As we discussed above, the higher the bit-depth, the more precise each sample can be. However, there is a trade-off. We know we want a sample rate of at least 44.1 kHz, which means our processor and sound card has to be able to continuously load/store, encode/decode, and generate samples 44,100 times per second, depending on if we are recording, playing back, or synthesizing audio (sometimes all at the same time, all while still running applications, operating system and everything else on the computer). We don’t want to compromise the sampling rate because the Nyquist-Shannon theorem tells us we need it to cover the full range of frequency humans can perceive. This means that the higher the bit-depth, the more work it takes for the computer to do each individual load/store, encode/decode, and generate operation. Computers are fast, but they are only so fast. If we want them to do this 44,100 times per second without interruption, we have to make each operation as light as possible. 16-bit depth seems to be the most common bit-depth for high-quality consumer audio, although some high-end audio equipment supports 24, 32, and even 64-bit encoding. At some point humans cannot perceive the difference, but I’m not sure what it is.
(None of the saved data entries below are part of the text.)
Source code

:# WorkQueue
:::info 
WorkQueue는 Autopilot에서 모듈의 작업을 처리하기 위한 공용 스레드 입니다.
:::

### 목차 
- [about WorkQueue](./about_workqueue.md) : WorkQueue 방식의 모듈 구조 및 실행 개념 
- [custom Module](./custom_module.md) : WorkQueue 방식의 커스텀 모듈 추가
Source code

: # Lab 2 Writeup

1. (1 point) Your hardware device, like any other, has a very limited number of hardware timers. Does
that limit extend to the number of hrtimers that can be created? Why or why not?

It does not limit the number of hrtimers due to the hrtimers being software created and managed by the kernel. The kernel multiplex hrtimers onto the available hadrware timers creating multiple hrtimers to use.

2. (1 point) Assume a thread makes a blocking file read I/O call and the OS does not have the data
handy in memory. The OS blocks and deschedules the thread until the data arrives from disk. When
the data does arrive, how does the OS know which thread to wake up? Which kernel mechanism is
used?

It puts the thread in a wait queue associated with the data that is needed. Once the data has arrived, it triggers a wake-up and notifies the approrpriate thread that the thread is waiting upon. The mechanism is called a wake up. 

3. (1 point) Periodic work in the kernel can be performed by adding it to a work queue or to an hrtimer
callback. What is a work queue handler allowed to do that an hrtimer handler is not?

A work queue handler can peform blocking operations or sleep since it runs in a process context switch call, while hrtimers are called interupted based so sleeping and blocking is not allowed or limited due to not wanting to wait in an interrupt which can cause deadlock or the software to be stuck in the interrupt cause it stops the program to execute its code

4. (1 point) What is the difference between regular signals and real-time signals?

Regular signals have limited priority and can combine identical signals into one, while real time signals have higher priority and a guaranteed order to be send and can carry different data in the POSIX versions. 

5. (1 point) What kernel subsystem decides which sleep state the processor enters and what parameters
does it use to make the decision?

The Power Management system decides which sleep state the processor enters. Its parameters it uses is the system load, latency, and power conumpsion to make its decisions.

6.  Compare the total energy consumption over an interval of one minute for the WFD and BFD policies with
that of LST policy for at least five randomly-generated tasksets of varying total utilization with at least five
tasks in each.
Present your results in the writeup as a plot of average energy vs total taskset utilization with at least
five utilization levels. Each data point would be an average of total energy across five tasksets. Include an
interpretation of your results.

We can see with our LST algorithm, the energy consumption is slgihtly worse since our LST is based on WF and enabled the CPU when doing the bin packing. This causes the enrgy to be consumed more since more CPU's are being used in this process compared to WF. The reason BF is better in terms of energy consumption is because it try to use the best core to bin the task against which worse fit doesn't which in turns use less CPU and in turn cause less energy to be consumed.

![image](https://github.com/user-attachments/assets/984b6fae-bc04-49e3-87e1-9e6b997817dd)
One thing to keep in mind is that when the wave is reproduced, the computer, and more specifically the DAC generating the analog signal from the data, has to “fill in the holes” between samples. There are various techniques used to do this, and obviously they work quite well, but these gaps between samples are effectively noise. When we start to do complex things with our audio signal, like amplify it, time-warp it, add reverberation and effects, and so forth, this noise becomes more and more apparent and audible. This is why above mentioned high-end equipment used in professional audio studios is capable of using ridiculously high sample rates and bit-depths. Even though humans cannot perceive the difference in the source signal, it reduces the level of noise that becomes audible later on in production.